**Texte à étudier:**
------------------------------------

Quand le christianisme se substitue au paganisme

L’Empire romain, incapable de résoudre ses propres contradictions quant à la séparation des pouvoirs militaire et civil, entre à partir de 400 environ dans une ère de catastrophes qui vont aboutir à la chute de l’Empire Romain d’Occident en 476.

« La Cité de Dieu » est un écrit (assez long, disons 1200 à 1500 pages selon typographie), qui réagit à l’une de ces catastrophes : la prise et le sac de Rome par les Wisigoths d’Alaric en 410. Le traumatisme psychologique est encore supérieur aux dommages matériels (tueries, pillages...) : la Ville, maîtresse du monde pendant plus de mille ans, est prise par les Barbares. C’en est fait de l’Empire romain, de sa civilisation, de sa légende.

------------------------------------

**Données de l’exercice:**
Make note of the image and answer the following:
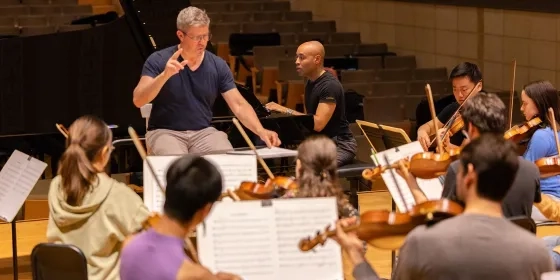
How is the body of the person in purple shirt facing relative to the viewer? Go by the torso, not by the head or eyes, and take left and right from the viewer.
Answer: facing away from the viewer and to the right of the viewer

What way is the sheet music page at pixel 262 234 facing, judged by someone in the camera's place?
facing the viewer

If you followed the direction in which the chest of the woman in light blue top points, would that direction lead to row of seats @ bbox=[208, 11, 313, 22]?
no

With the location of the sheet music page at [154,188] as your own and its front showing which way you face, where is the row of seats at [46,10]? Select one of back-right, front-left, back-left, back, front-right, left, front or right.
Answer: back

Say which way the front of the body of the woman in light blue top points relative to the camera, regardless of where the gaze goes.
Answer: to the viewer's left

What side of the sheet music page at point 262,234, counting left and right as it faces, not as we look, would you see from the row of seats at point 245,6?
back

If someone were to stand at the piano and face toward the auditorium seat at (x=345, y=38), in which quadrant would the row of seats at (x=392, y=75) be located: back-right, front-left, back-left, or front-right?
front-right

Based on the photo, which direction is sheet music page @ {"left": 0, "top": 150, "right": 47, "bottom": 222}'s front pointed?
toward the camera

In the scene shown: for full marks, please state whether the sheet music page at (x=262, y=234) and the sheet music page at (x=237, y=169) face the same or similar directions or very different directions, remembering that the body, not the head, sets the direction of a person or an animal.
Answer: same or similar directions

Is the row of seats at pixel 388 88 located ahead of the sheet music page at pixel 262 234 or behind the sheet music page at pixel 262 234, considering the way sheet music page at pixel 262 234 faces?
behind

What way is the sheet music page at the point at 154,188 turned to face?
toward the camera

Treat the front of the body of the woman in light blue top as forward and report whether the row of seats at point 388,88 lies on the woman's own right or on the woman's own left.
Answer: on the woman's own right

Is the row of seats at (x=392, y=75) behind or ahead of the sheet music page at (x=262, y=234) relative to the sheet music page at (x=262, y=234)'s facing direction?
behind

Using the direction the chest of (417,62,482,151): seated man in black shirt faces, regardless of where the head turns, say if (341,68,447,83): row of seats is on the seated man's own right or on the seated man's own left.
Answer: on the seated man's own right

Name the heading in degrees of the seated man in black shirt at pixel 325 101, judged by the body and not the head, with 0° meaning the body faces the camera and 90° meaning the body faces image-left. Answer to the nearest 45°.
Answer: approximately 90°

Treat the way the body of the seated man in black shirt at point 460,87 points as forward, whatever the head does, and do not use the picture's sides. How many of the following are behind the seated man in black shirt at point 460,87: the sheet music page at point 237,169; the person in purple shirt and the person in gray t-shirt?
0

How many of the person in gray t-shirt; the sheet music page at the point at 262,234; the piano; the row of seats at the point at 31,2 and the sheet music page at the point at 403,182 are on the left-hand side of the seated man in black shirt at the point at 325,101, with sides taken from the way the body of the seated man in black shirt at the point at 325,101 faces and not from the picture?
3
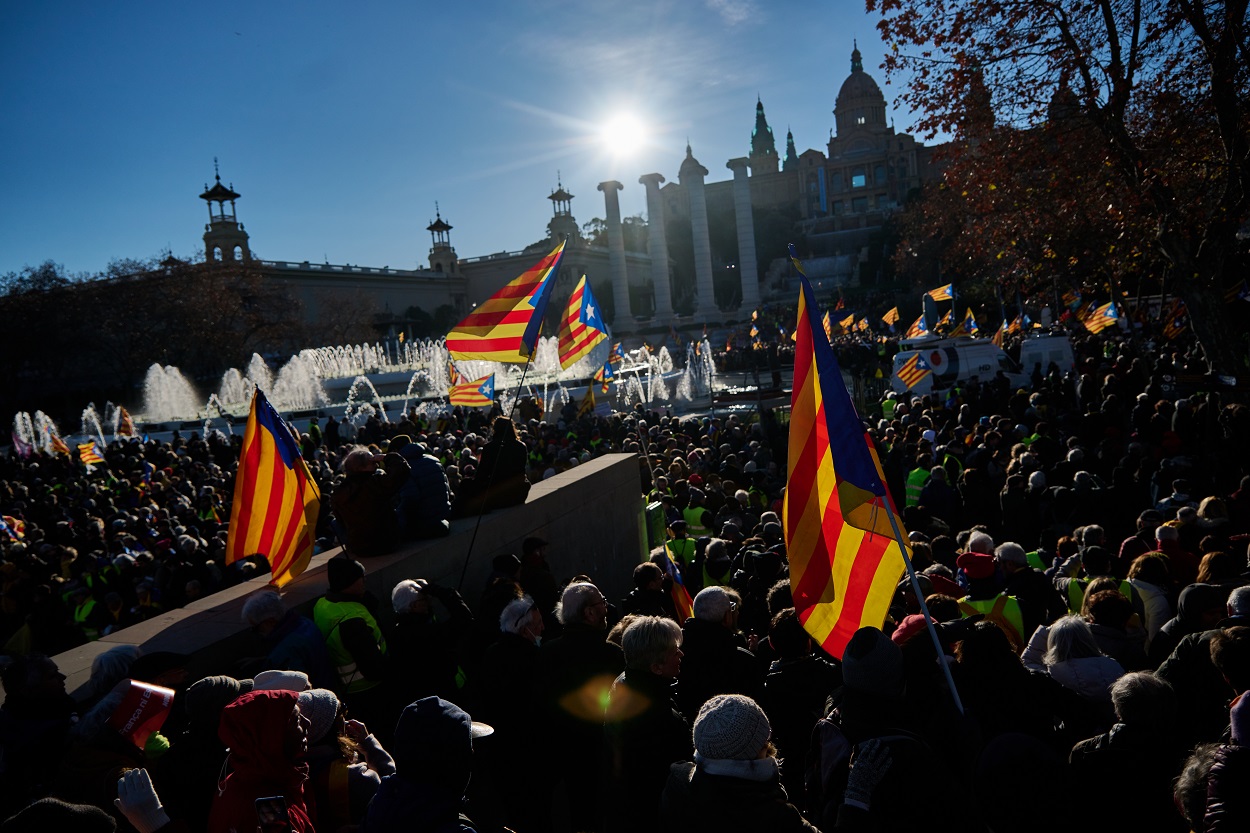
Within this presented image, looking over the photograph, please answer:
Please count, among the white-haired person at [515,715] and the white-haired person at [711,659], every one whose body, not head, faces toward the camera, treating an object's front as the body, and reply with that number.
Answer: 0

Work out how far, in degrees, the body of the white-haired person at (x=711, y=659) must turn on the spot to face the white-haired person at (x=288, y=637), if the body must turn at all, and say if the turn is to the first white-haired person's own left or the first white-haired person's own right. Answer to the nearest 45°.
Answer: approximately 135° to the first white-haired person's own left

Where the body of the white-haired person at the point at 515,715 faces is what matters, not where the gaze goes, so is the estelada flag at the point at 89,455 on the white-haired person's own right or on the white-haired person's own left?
on the white-haired person's own left

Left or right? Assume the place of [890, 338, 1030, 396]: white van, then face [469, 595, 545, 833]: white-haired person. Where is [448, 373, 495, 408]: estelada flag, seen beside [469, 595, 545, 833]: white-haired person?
right

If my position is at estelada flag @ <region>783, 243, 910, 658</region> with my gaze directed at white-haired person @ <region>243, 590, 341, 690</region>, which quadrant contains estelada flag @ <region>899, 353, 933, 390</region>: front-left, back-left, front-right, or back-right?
back-right

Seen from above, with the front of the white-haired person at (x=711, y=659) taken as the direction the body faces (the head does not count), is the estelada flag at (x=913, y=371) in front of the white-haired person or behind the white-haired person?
in front

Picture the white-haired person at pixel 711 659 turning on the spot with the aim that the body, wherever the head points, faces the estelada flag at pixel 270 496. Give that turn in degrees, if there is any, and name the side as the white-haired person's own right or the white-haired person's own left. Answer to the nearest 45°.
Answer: approximately 90° to the white-haired person's own left

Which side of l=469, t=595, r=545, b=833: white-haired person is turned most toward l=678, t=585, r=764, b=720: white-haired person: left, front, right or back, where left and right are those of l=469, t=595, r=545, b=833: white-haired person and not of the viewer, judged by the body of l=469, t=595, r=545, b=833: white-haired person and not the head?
front

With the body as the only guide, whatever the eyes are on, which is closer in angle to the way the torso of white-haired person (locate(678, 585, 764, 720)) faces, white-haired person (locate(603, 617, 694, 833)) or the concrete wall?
the concrete wall

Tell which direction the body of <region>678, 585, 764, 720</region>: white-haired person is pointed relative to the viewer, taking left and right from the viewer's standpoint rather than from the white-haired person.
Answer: facing away from the viewer and to the right of the viewer

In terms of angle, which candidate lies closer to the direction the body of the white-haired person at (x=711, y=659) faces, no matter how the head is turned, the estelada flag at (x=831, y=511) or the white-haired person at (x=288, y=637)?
the estelada flag
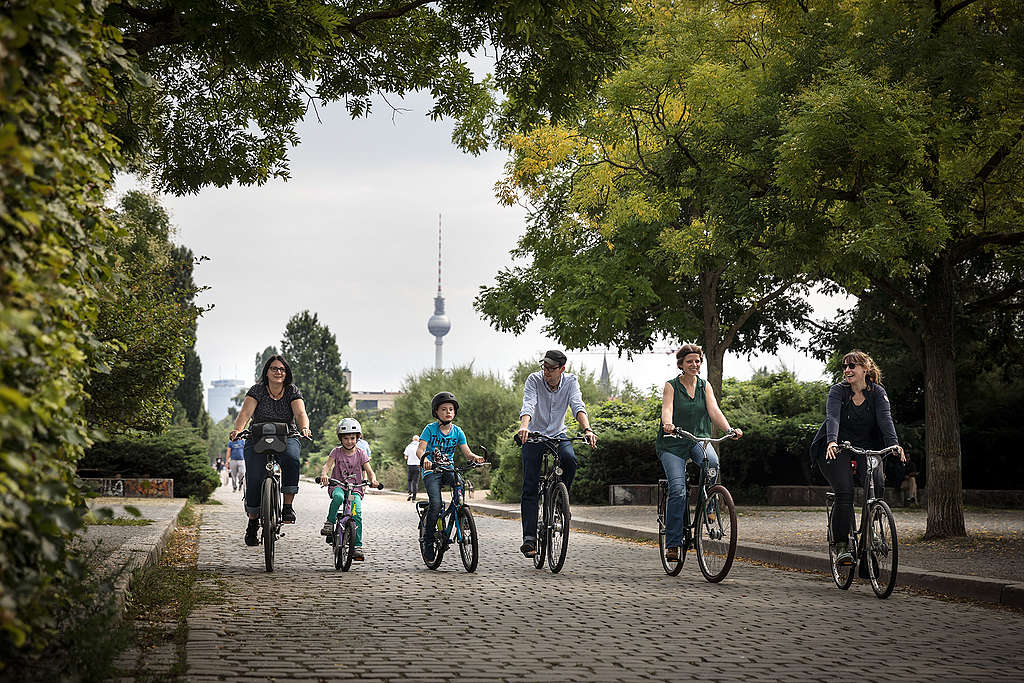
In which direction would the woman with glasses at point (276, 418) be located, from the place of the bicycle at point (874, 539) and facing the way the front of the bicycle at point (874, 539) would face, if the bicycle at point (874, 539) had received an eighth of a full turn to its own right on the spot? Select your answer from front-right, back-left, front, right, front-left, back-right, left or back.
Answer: right

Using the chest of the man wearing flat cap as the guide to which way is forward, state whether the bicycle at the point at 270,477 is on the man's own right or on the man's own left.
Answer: on the man's own right

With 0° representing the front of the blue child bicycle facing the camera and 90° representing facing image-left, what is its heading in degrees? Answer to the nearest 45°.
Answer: approximately 315°

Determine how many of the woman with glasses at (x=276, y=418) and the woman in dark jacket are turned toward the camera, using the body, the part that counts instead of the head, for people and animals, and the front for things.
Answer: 2

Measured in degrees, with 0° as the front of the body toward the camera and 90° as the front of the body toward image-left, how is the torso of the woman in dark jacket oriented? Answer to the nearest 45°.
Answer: approximately 0°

------------------------------------

**Tâche A:** D’après le texte sur le sac de Rome, quelle année marque la chute de l’Empire romain d’Occident ?
**Tâche B:** Extrayez du texte sur le sac de Rome le passage commençant par « L’Empire romain, incapable » et se terminant par « d’Occident en 476. ».
**Tâche C:** Rédigez la suite du texte sur le sac de Rome à partir de l’endroit où il s’arrête.

**Réponse A:** 476.

**Réponse B:**
L’Empire romain, incapable de résoudre ses propres contradictions quant à la séparation des pouvoirs militaire et civil, entre à partir de 400 environ dans une ère de catastrophes qui vont aboutir à la chute de l’Empire Romain d’Occident en 476.

**Réponse C:**
La véritable chute de l’Empire Romain attendra encore quelques décennies, mais Saint Augustin en profite pour lui porter un coup majeur. Le christianisme a la faveur des Empereurs romains depuis Constantin (en dépit de reculs, comme sous Julien (360-363)). Mais voilà, la catastrophe du sac de Rome semble montrer que cette dérive vers la christianisation porte malheur, et attire sur la Ville les foudres des bonnes vieilles divinités païennes, jalouses de ce nouveau concurrent triomphant et, qui plus est, monothéiste.

Aussi « La Cité de Dieu » a-t-elle deux objectifs : montrer l’inanité des accusations portées contre le christianisme (et, du même coup, justifier le combat contre le paganisme et l’hégémonie chrétienne sur l’Empire Romain) ; et, d’autre part, fonder solidement sur la philosophie antique la réflexion chrétienne, de manière à structurer une théologie, appelée à soutenir la vie de l’Eglise chrétienne dans toutes ses tribulations.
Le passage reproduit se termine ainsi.